Although a report earlier this month indicated the Cowboys and Dak Prescott had not begun contract negotiations, The Athletic’s Jeff Howe notes conversations occurred “throughout the offseason.” The Cowboys restructured Prescott’s deal in March, creating 2023 cap space but setting up a showdown of sorts in 2024. Because of the redo, Prescott carries what would be a record-shattering $59.5MM cap hit for 2024, the final year of his contract. Prescott, 30, will almost definitely not play on that number; no one has ever played on a cap number north of $45MM.
Because the Cowboys tagged Dak in 2020 and procedurally tagged him in 2021, part of the long-running negotiations that finally produced a deal in March 2021, they do not have a 2025 tag at their disposal. The Cowboys want to gain contract clarity with Prescott, Howe notes (subscription required), with CeeDee Lamb extension-eligible and Micah Parsons eligible in January. But the eighth-year QB will hold tremendous leverage, particularly if he can complete a bounce-back season, once the sides get serious about an extension.
Here is more on the QB front:
- The Cardinals have used Josh Dobbs as their starting quarterback through two games, doing so despite the veteran reserve not being acquired until late August. Although Dobbs had a history with ex-Browns QBs coach-turned-Cardinals OC Drew Petzing, the Cleveland Plain Dealer’s Mary Kay Cabot notes the Cards surprised the Browns with an “out of the blue” trade proposal for their then-backup. Cleveland, which had brought back Dobbs in March, decided the offer — a 2024 fifth-rounder for Dobbs and a 2024 seventh — was good enough to bump up rookie Dorian Thompson-Robinson into the QB2 role behind Deshaun Watson.
- Dobbs was not the only QB who relocated via trade in August, as the 49ers-Cowboys Trey Lance swap outflanked the above-referenced move for headlines. The Ravens were mentioned as a Lance suitor, but Eric DeCosta said the team was not interested. “If somebody calls you and asks if you’re interested in a player and you say ‘No’ does that mean you’re interested in that player?” DeCosta said, via Ravens staff writer Kyle Phoenix Barber. The Ravens did pursue Baker Mayfield in March, when Lamar Jackson was on the franchise tag, but Tyler Huntley remains Jackson’s backup.
- Baltimore also rosters Josh Johnson…again. The journeyman (the term sells Johnson’s travels short) ventured to San Francisco last year following Jimmy Garoppolo‘s injury, being poached off Denver’s practice squad to become Brock Purdy‘s backup. Shortly after landing in the Bay Area, Johnson said (via ESPN.com’s Jenna Laine) the Ravens attempted to sign him. This sequence transpired in December, when Jackson’s knee injury left Huntley and Anthony Brown as the Ravens’ QBs. Johnson, 37, is on stint No. 3 with the Ravens presently; he was with the team in 2016 and 2021.
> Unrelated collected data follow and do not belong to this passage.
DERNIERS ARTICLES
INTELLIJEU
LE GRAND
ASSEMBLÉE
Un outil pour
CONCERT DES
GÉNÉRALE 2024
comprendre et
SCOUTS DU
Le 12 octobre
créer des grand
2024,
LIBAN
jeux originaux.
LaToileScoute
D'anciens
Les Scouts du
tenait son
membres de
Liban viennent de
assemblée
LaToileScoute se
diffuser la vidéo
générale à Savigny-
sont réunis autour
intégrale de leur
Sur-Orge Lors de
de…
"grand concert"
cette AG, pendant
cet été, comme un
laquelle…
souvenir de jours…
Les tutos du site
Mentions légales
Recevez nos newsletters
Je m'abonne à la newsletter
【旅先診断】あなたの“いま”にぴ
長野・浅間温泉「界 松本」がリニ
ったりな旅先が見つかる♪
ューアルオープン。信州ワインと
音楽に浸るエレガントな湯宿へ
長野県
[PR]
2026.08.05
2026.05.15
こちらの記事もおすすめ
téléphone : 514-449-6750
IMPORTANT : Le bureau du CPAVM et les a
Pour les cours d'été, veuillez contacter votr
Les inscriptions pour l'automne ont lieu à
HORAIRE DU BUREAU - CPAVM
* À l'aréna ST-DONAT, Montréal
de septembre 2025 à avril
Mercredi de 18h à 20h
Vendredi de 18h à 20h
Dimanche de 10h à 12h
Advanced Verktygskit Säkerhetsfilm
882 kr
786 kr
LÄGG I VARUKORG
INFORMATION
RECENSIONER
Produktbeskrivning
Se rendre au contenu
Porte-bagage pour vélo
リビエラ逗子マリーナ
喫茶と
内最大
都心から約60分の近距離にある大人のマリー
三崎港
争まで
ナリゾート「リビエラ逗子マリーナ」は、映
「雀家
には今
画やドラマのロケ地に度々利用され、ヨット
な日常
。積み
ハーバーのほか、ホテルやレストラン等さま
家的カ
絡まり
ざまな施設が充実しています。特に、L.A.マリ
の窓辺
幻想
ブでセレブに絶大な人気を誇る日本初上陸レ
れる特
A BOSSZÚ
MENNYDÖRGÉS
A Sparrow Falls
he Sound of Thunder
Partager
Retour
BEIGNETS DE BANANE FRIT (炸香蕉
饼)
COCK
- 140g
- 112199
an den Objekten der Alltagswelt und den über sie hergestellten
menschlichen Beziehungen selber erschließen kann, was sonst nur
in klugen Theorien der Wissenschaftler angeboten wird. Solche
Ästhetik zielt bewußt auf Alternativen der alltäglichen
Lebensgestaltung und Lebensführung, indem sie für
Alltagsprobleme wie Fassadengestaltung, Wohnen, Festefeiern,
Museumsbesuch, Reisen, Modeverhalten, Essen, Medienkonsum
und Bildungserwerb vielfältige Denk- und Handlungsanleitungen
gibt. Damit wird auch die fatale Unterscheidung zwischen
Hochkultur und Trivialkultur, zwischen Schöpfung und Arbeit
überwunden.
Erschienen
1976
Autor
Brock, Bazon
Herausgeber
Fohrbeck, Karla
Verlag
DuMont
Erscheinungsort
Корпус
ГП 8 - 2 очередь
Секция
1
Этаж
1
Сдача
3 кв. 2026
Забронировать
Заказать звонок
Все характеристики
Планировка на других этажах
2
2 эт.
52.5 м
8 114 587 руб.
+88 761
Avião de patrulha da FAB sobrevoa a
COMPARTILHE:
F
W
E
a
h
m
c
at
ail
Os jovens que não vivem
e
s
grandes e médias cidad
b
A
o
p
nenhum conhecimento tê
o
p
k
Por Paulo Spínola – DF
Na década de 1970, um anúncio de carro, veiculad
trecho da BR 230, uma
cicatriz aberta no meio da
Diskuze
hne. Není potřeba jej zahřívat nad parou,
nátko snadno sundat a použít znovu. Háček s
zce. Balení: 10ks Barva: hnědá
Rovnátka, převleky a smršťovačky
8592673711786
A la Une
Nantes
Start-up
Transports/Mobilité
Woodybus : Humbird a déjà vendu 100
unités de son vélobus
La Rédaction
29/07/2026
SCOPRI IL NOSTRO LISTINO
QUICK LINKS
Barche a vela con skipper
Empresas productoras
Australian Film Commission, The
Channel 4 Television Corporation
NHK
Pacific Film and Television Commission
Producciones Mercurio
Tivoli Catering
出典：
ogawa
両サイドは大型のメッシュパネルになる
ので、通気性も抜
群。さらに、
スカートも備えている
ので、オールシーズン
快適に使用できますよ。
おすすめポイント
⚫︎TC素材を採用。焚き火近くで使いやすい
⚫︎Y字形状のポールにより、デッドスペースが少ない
- On the subject of the 2022 49ers, the team’s Lance hedge — via the Garoppolo contract reworking just before last season — came about because Garoppolo was still viewed as the better quarterback. The 49ers aimed for Lance — the unquestioned starter going into Week 1 — to pass the veteran after a season’s worth of growth, SI.com’s Albert Breer notes. Lance suffered a fractured ankle in Week 2, requiring two surgeries, and is back on the developmental track in Dallas. The Cowboys have the former No. 3 overall pick stationed as their third-stringer.
- In 2021, the Lions were beginning another rebuild — one that soon involved a trade of Matthew Stafford. The 12-year Lions QB had requested a trade before the team made its GM hire, and The Athletic’s Colton Pouncey writes Detroit brass did not inform candidates of the request. The Lions had shot down Stafford trade talk in 2020, but after the veteran passer requested a move as the team reloaded around Brad Holmes and Dan Campbell in January 2021, the thinking changed. Holmes was unfazed by Stafford’s wish to be dealt, per Pouncey. After negotiating with several teams, the Lions collected two first-round picks, a third and current starter Jared Goff in that seminal swap with the Rams.